Wednesday, 12:30 to 1:30 P.M.: Benchmark the database
To account for fluctuations during the day, I did the readings a second time, again with similar results. The purpose of doing the readings at a different time was to see if the delay was caused by some kind of performance spike on the machine or some sort of network traffic. The results told me that the CRM product was behaving consistently slowly and the problem was inherent to the system.

Wednesday, 1:30 to 2:30 P.M.: Begin testing the Oracle DBA’s suggestions
I began trying the suggestions given by the Oracle DBA, benchmarking performance as I went. No smoking guns yet.

Thursday, 11:45 A.M. to 1:45 P.M.: Compile a list of suggestions
I compiled a definitive list of suggestions from both the Oracle DBA and the CRM vendor in an Excel spreadsheet. Creating the list made it easier to manage what had been tested and allowed for note taking. It also meant that all my thoughts were in one location.

One recommendation was to increase the RAM on the local machines to 256 MB. Because the CRM product didn’t have a thin client, local machine performance was a factor. Also, the machines on-site were old, mainly running Windows 95 and most with 64 MB of RAM or less. Although some machines had been upgraded to 128 MB of RAM, the increased memory didn’t do enough to make the CRM system respond more quickly.

Another suggestion was to improve the database server by installing another CPU. A third suggestion, from the Oracle DBA, was to restrict the number of records sent between the CRM program and the database for a given SQL query. This seemed the most promising.

Thursday, 3:00 to 3:30 P.M.: Breakthrough
The Oracle DBA’s suggestion worked. The response time was drastically shortened when I changed the local settings of the middleware and restricted the SQL traffic between the CRM program and the Oracle database. By restricting the size of responses from the Oracle database, the system was improved in two ways:

  1. The amount of traffic across the network was significantly reduced.
  2. When the information arrived at the call center operator’s computer, the computer didn’t need to process as intensely.

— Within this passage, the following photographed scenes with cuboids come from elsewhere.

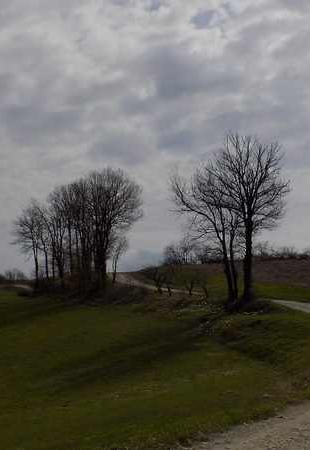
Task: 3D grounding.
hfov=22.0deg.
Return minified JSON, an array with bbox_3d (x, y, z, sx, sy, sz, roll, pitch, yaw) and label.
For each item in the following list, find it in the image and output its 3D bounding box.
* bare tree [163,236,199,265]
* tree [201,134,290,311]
[{"bbox_3d":[3.656,3.518,110.000,4.867,3.863,4.381,0,-4,0],"label":"bare tree"},{"bbox_3d":[5.738,-0.345,50.000,5.285,10.912,5.021,0,-4,0],"label":"tree"}]

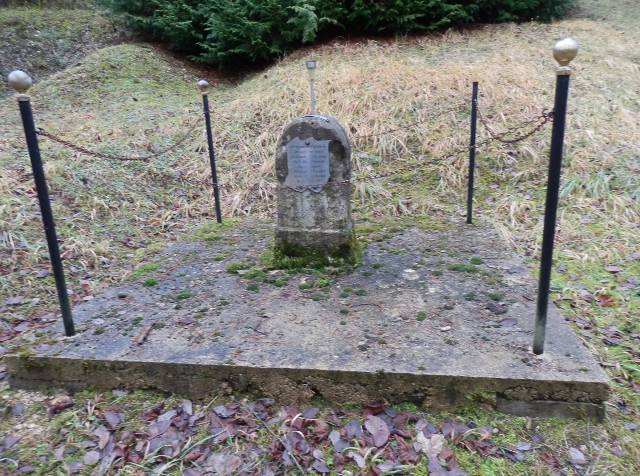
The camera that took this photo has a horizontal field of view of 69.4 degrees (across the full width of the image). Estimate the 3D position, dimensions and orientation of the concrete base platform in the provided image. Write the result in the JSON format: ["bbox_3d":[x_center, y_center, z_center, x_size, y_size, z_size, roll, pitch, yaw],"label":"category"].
[{"bbox_3d":[0.002,0.267,3.114,2.611,0.174,2.410,0,18,9],"label":"concrete base platform"}]

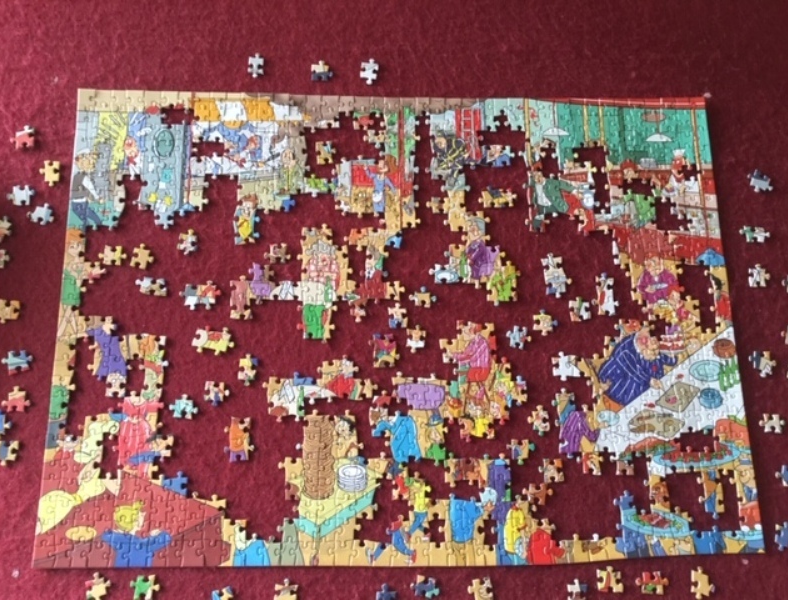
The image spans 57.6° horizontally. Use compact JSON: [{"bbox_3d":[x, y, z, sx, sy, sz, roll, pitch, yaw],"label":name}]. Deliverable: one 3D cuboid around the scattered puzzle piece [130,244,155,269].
[{"bbox_3d":[-0.254,-0.044,0.726,0.022,0.002,0.026,10,76,-1],"label":"scattered puzzle piece"}]

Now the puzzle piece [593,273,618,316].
[{"bbox_3d":[0.218,-0.006,0.741,0.028,0.002,0.046,3,77,-2],"label":"puzzle piece"}]

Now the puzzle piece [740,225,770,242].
[{"bbox_3d":[0.384,-0.070,0.764,0.033,0.002,0.018,3,77,-2],"label":"puzzle piece"}]

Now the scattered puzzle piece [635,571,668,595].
[{"bbox_3d":[0.241,0.265,0.672,0.032,0.002,0.020,1,76,-3],"label":"scattered puzzle piece"}]

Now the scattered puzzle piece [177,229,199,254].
[{"bbox_3d":[-0.209,-0.059,0.728,0.019,0.002,0.027,8,76,-1],"label":"scattered puzzle piece"}]

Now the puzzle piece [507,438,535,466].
[{"bbox_3d":[0.123,0.148,0.697,0.028,0.002,0.024,2,76,-2],"label":"puzzle piece"}]

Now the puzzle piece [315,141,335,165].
[{"bbox_3d":[-0.072,-0.156,0.758,0.021,0.003,0.026,-4,77,-4],"label":"puzzle piece"}]

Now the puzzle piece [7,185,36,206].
[{"bbox_3d":[-0.380,-0.106,0.730,0.027,0.003,0.022,-6,77,-4],"label":"puzzle piece"}]

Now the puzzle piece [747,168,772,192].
[{"bbox_3d":[0.395,-0.127,0.776,0.029,0.003,0.024,25,76,3],"label":"puzzle piece"}]

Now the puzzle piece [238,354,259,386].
[{"bbox_3d":[-0.143,0.068,0.700,0.017,0.003,0.031,5,76,-2],"label":"puzzle piece"}]

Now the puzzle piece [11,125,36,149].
[{"bbox_3d":[-0.386,-0.169,0.745,0.024,0.003,0.024,-11,77,-5],"label":"puzzle piece"}]

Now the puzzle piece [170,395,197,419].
[{"bbox_3d":[-0.203,0.103,0.692,0.027,0.002,0.023,5,76,-2],"label":"puzzle piece"}]

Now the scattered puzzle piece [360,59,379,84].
[{"bbox_3d":[-0.027,-0.251,0.787,0.018,0.002,0.032,7,76,-1],"label":"scattered puzzle piece"}]

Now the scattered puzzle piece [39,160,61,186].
[{"bbox_3d":[-0.356,-0.131,0.741,0.020,0.002,0.028,-2,76,-3],"label":"scattered puzzle piece"}]

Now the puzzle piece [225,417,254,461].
[{"bbox_3d":[-0.148,0.133,0.684,0.028,0.003,0.042,-1,77,-3],"label":"puzzle piece"}]

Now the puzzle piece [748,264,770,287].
[{"bbox_3d":[0.383,-0.025,0.754,0.024,0.002,0.026,5,77,-2],"label":"puzzle piece"}]

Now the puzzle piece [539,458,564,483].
[{"bbox_3d":[0.152,0.166,0.695,0.024,0.002,0.022,0,76,-3],"label":"puzzle piece"}]

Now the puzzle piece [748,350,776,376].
[{"bbox_3d":[0.376,0.066,0.732,0.028,0.002,0.027,4,77,-2],"label":"puzzle piece"}]

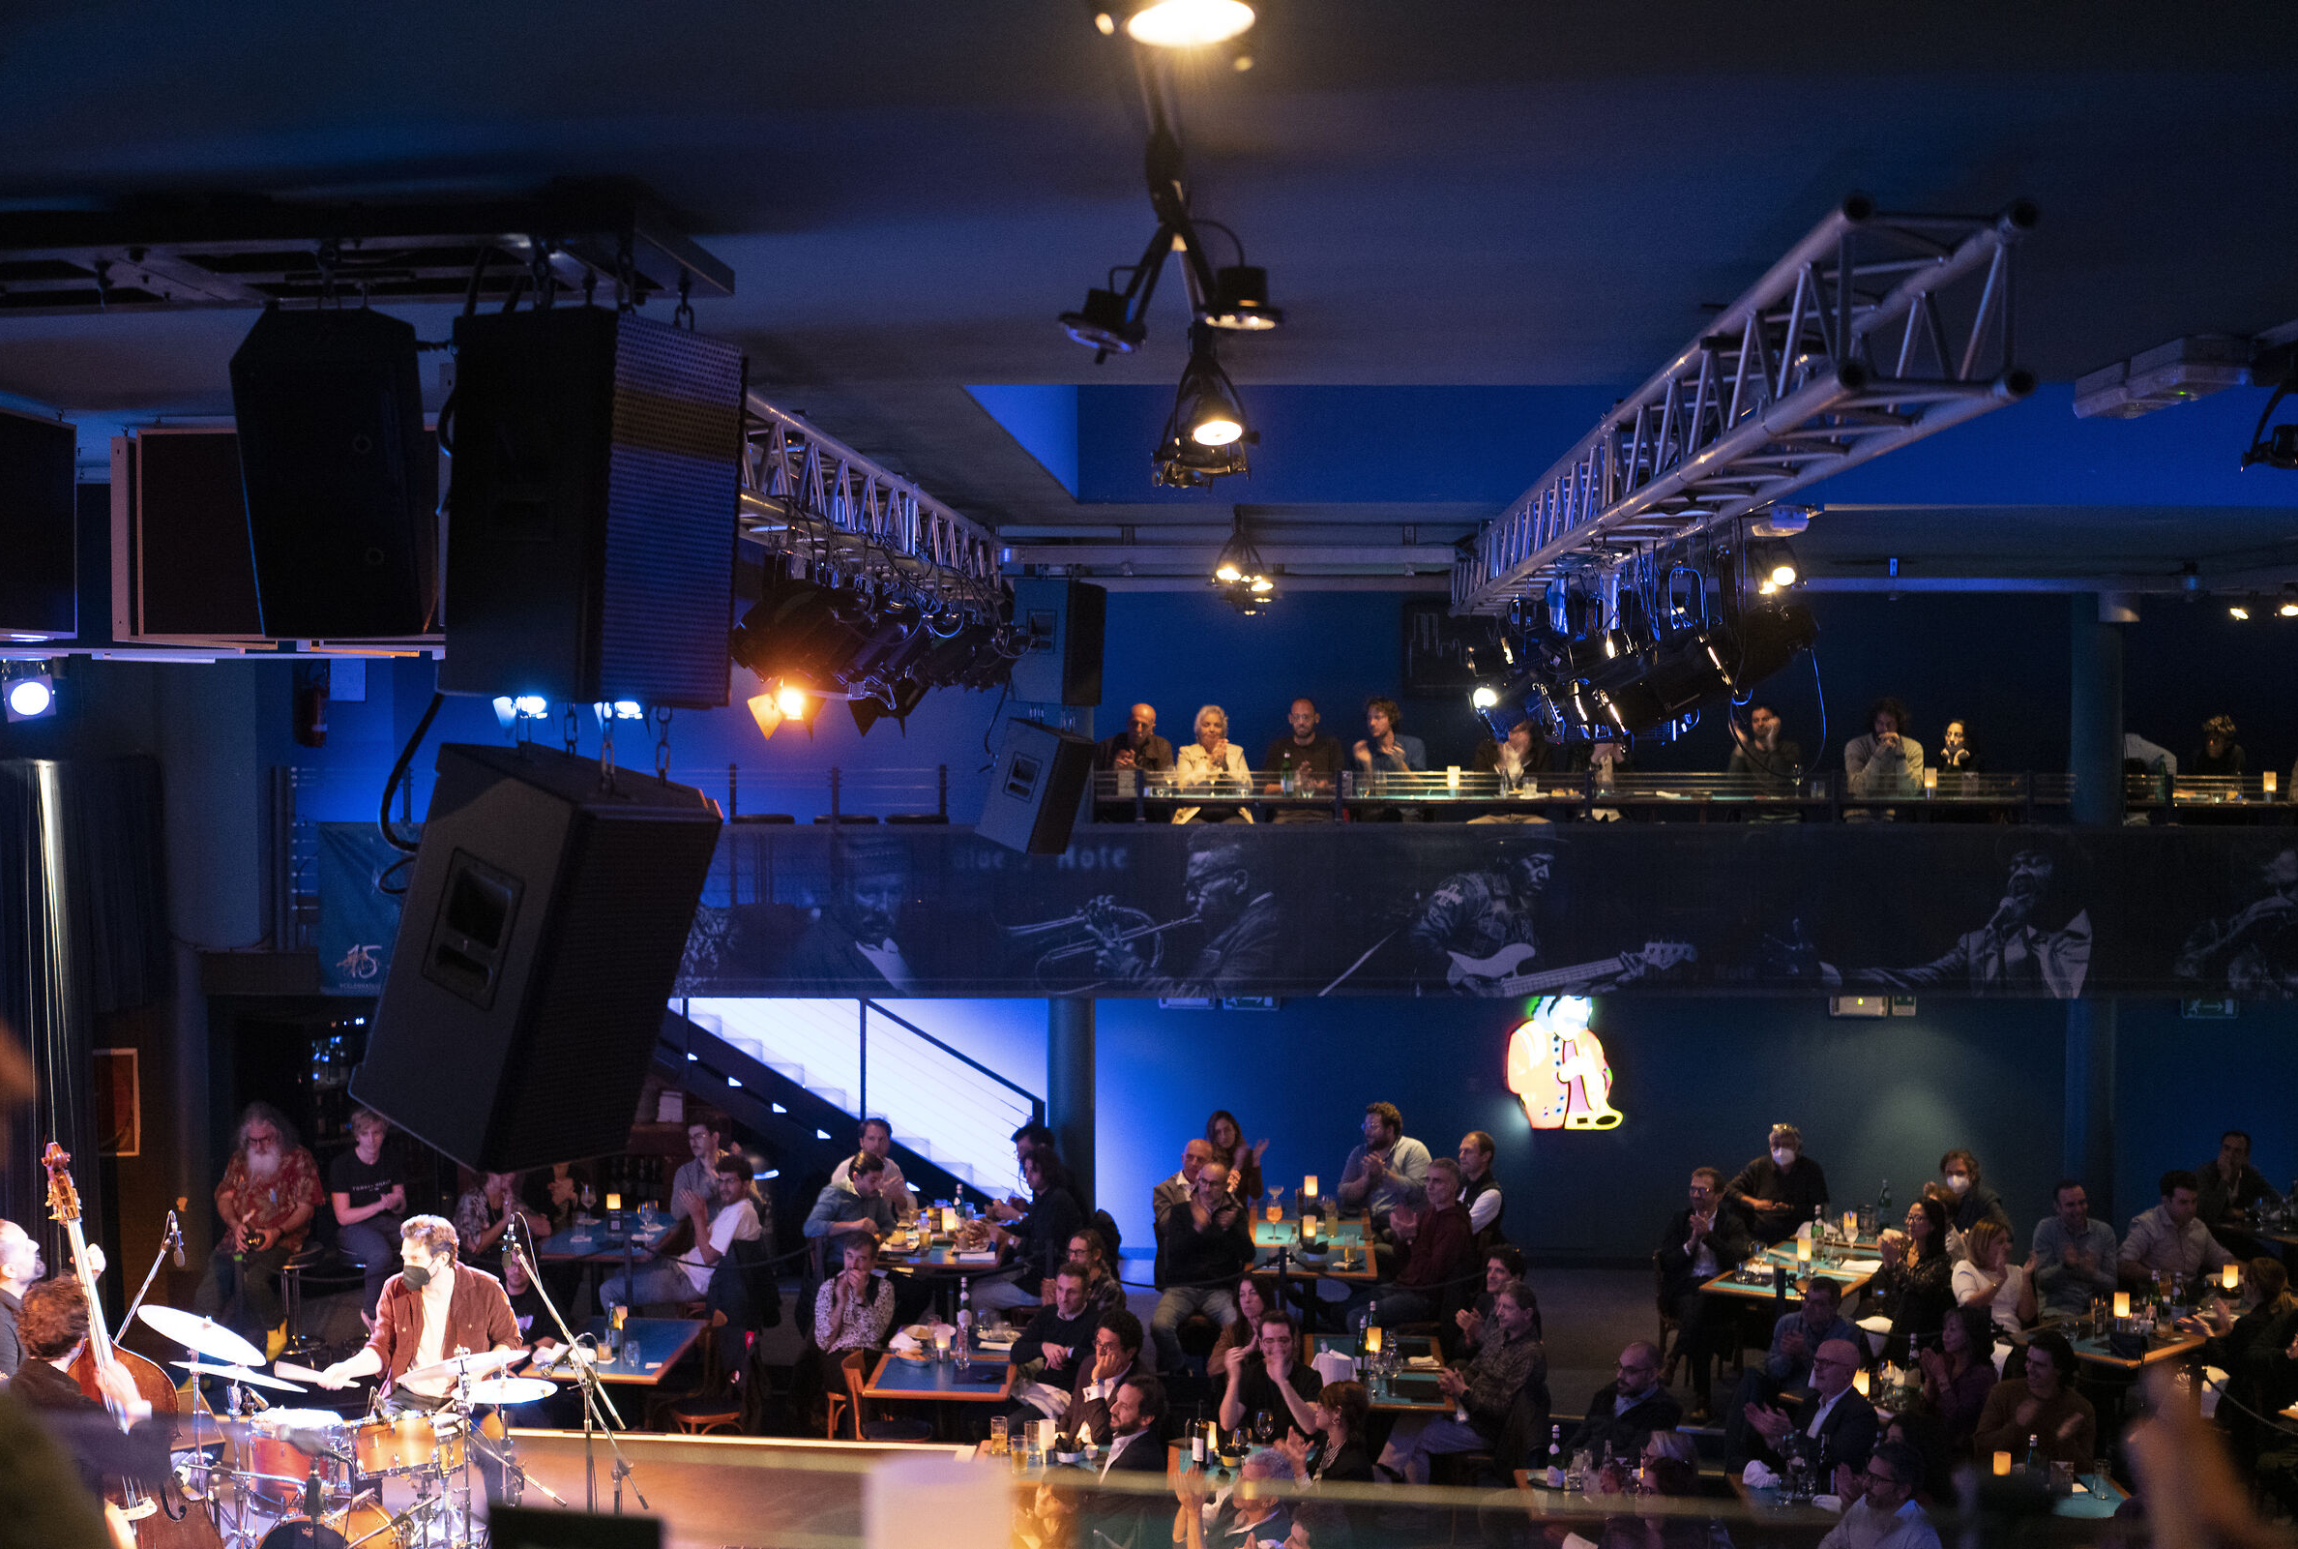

Although a simple operation such as adding a contact in the CRM program shouldn’t lead to a large amount of traffic, the program was refreshing the client by having the entire dataset sent to the desktop for processing. The combination of old desktops and a large database had bogged down the response time and been my client’s undoing.

Thursday, 4:00 to 4:30 P.M.: Follow up with Oracle DBA
I talked to the Oracle DBA about what worked and what didn’t. He suggested that table-partitioning the Oracle database could also improve performance. I added this to the list although, politically, to radically change the database in any way so close after implementation would be risky.

Thursday, 4:30 to 5:30 P.M.: Benchmark the database
The performance was measurably improved due to the “SQL throttle” in place. Benchmarking now gives different results (see Figure B).

Figure B

Friday, 9:00 to 9:30 A.M.: Inform client contact
I informed the client point of contact of the solution to the problem. We organized the change to be made to the middleware on all of the call center desktops.

Friday, 3:00 to 4:00 P.M.: Benchmark the database
No surprises. This produced results that were similar to yesterday’s vastly improved response times.

Bottom line
In this case, benchmarking the database wasn’t the smoking gun I was after, but the results of the tests showed the benefit of the solution when it presented itself.

It’s not always obvious where the answer to a problem will come from. By making time for a one-hour meeting to discuss the Oracle DBA’s point of view, I received a fresh perspective and ultimately the answer to the problem. The result: Response time decreased from more than a minute to less than five seconds and all parties were satisfied.

As Sir Arthur Conan Doyle said, “When you have eliminated the impossible, whatever remains, however improbable, must be the truth.” It is best to assume nothing when it comes to solving a problem. Approach all problems with an open mind and take all facts and feedback into account.